§ Action item:
Find every line in the entries that holds the string "center" and report it.

§ The input:
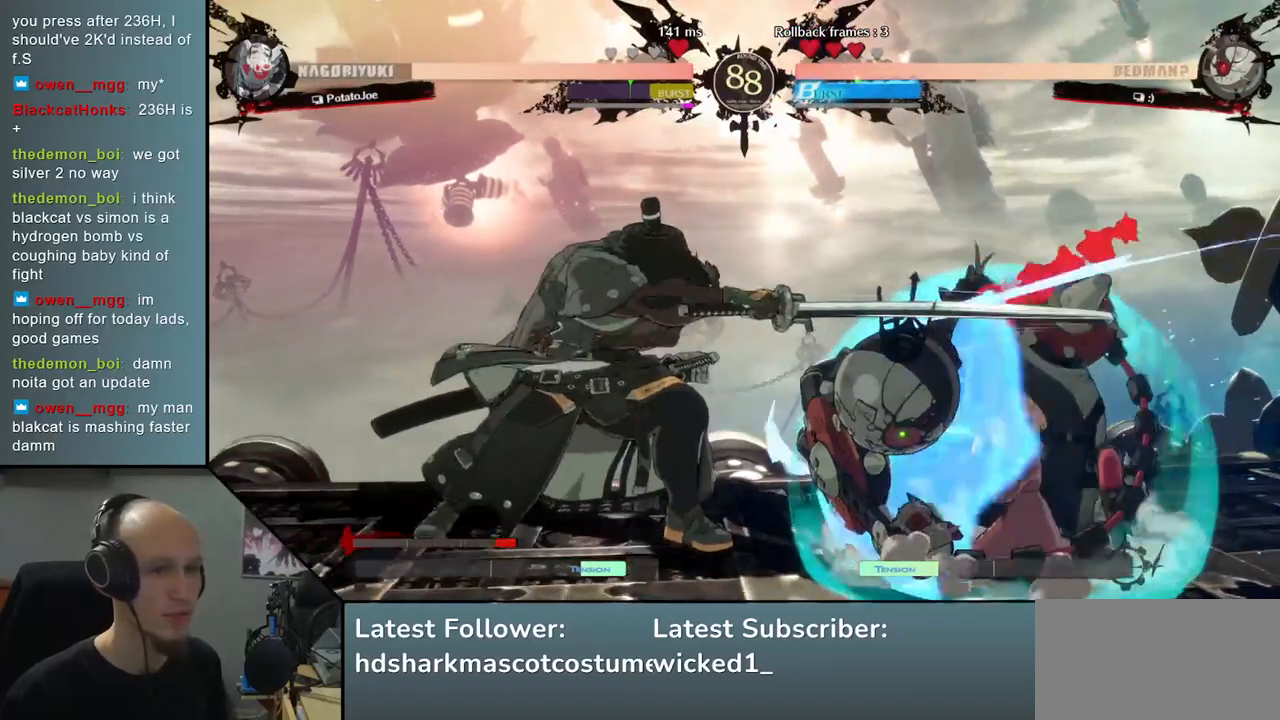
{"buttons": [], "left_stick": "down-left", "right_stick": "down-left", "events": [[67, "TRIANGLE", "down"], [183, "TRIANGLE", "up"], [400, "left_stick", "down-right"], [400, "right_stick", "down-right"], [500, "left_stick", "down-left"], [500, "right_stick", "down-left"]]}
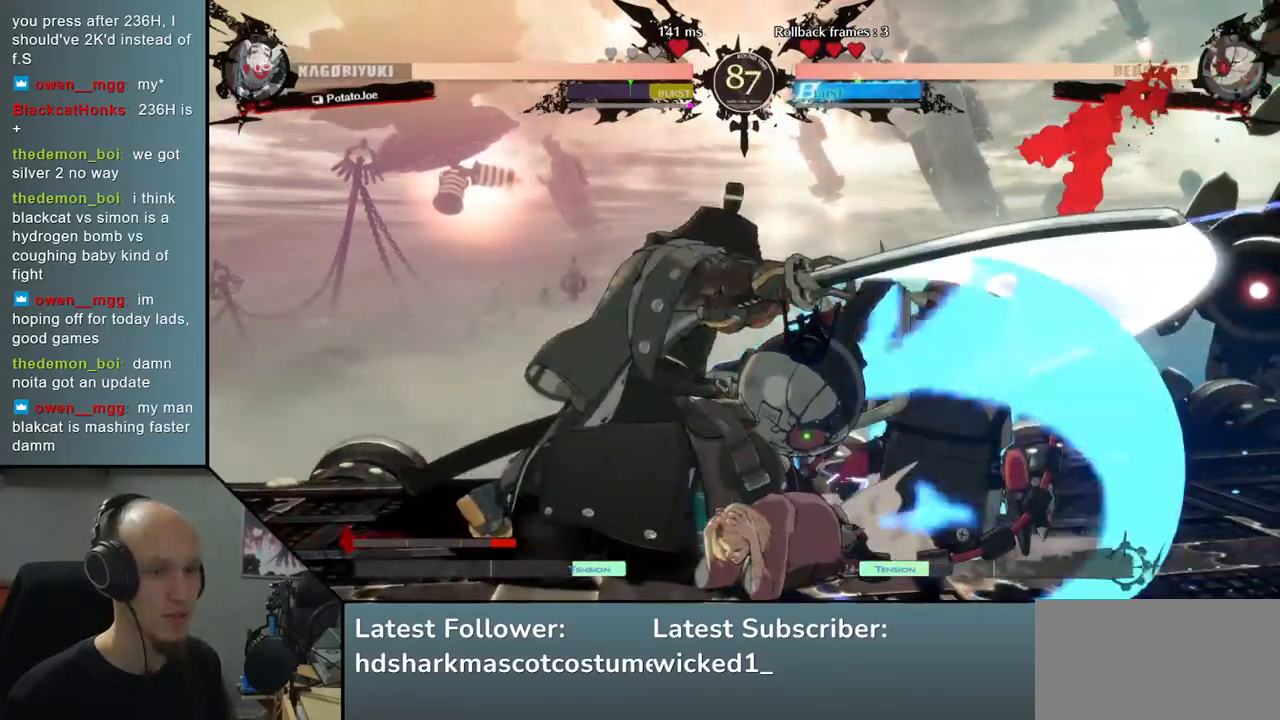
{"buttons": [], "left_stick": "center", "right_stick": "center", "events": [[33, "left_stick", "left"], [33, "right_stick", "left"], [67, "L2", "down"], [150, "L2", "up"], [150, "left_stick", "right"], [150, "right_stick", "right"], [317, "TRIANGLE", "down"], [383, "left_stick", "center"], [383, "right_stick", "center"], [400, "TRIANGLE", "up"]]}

...

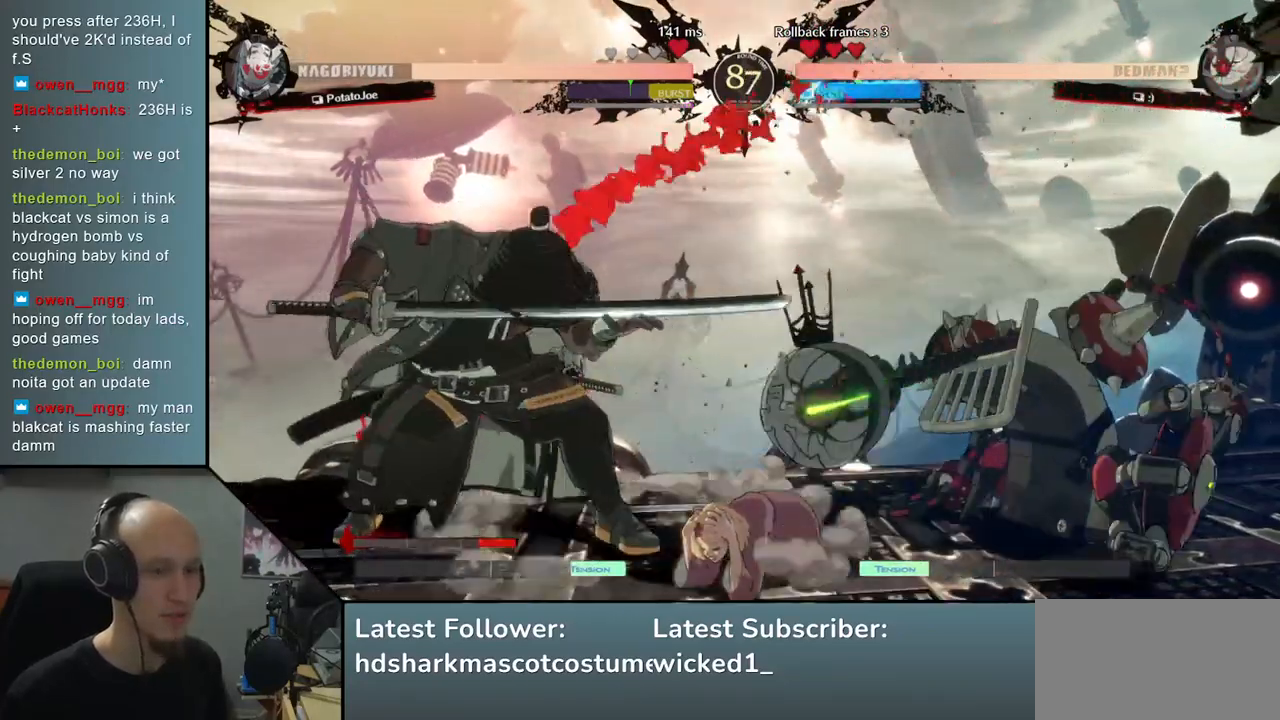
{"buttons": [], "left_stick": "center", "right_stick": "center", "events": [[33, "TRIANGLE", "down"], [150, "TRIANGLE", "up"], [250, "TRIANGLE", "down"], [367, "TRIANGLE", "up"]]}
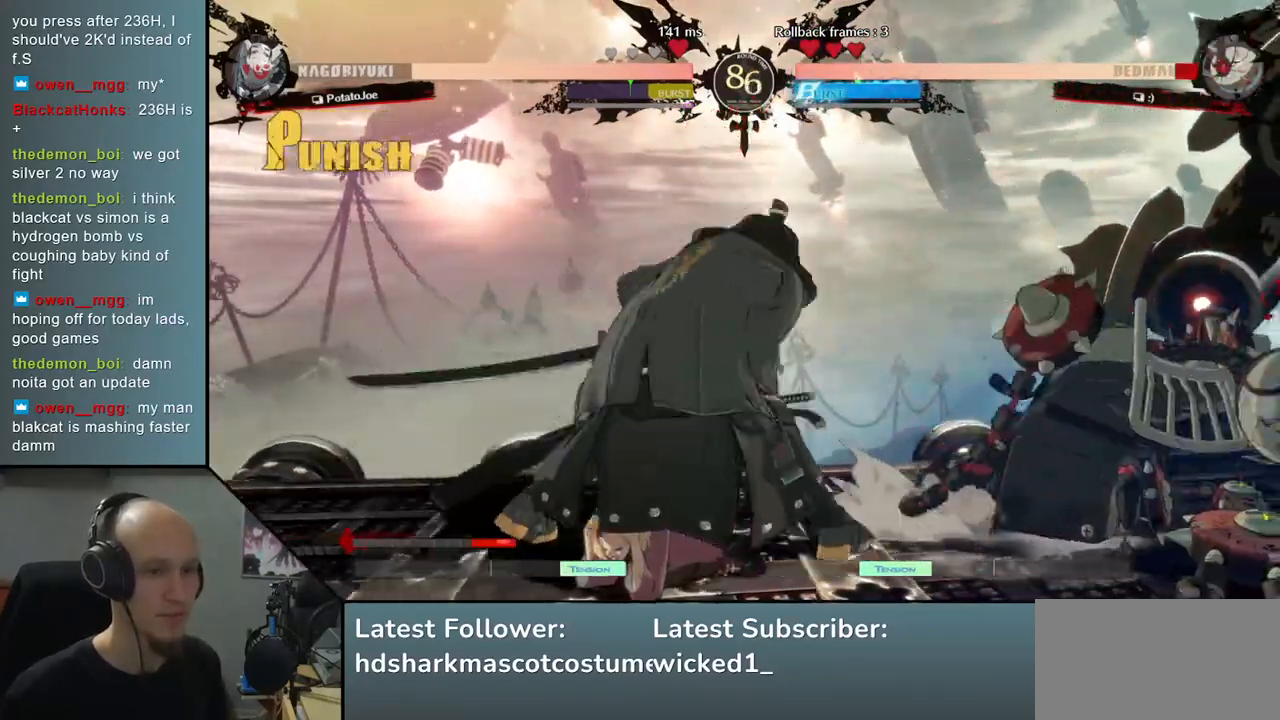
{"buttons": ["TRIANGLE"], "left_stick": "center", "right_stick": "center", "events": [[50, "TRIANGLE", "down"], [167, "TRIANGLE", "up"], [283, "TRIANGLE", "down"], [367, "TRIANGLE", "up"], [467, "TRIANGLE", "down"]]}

§ The answer:
{"buttons": [], "left_stick": "center", "right_stick": "center", "events": [[33, "left_stick", "left"], [33, "right_stick", "left"], [67, "L2", "down"], [150, "L2", "up"], [150, "left_stick", "right"], [150, "right_stick", "right"], [317, "TRIANGLE", "down"], [383, "left_stick", "center"], [383, "right_stick", "center"], [400, "TRIANGLE", "up"]]}
{"buttons": [], "left_stick": "center", "right_stick": "center", "events": [[33, "TRIANGLE", "down"], [150, "TRIANGLE", "up"], [250, "TRIANGLE", "down"], [367, "TRIANGLE", "up"]]}
{"buttons": ["TRIANGLE"], "left_stick": "center", "right_stick": "center", "events": [[50, "TRIANGLE", "down"], [167, "TRIANGLE", "up"], [283, "TRIANGLE", "down"], [367, "TRIANGLE", "up"], [467, "TRIANGLE", "down"]]}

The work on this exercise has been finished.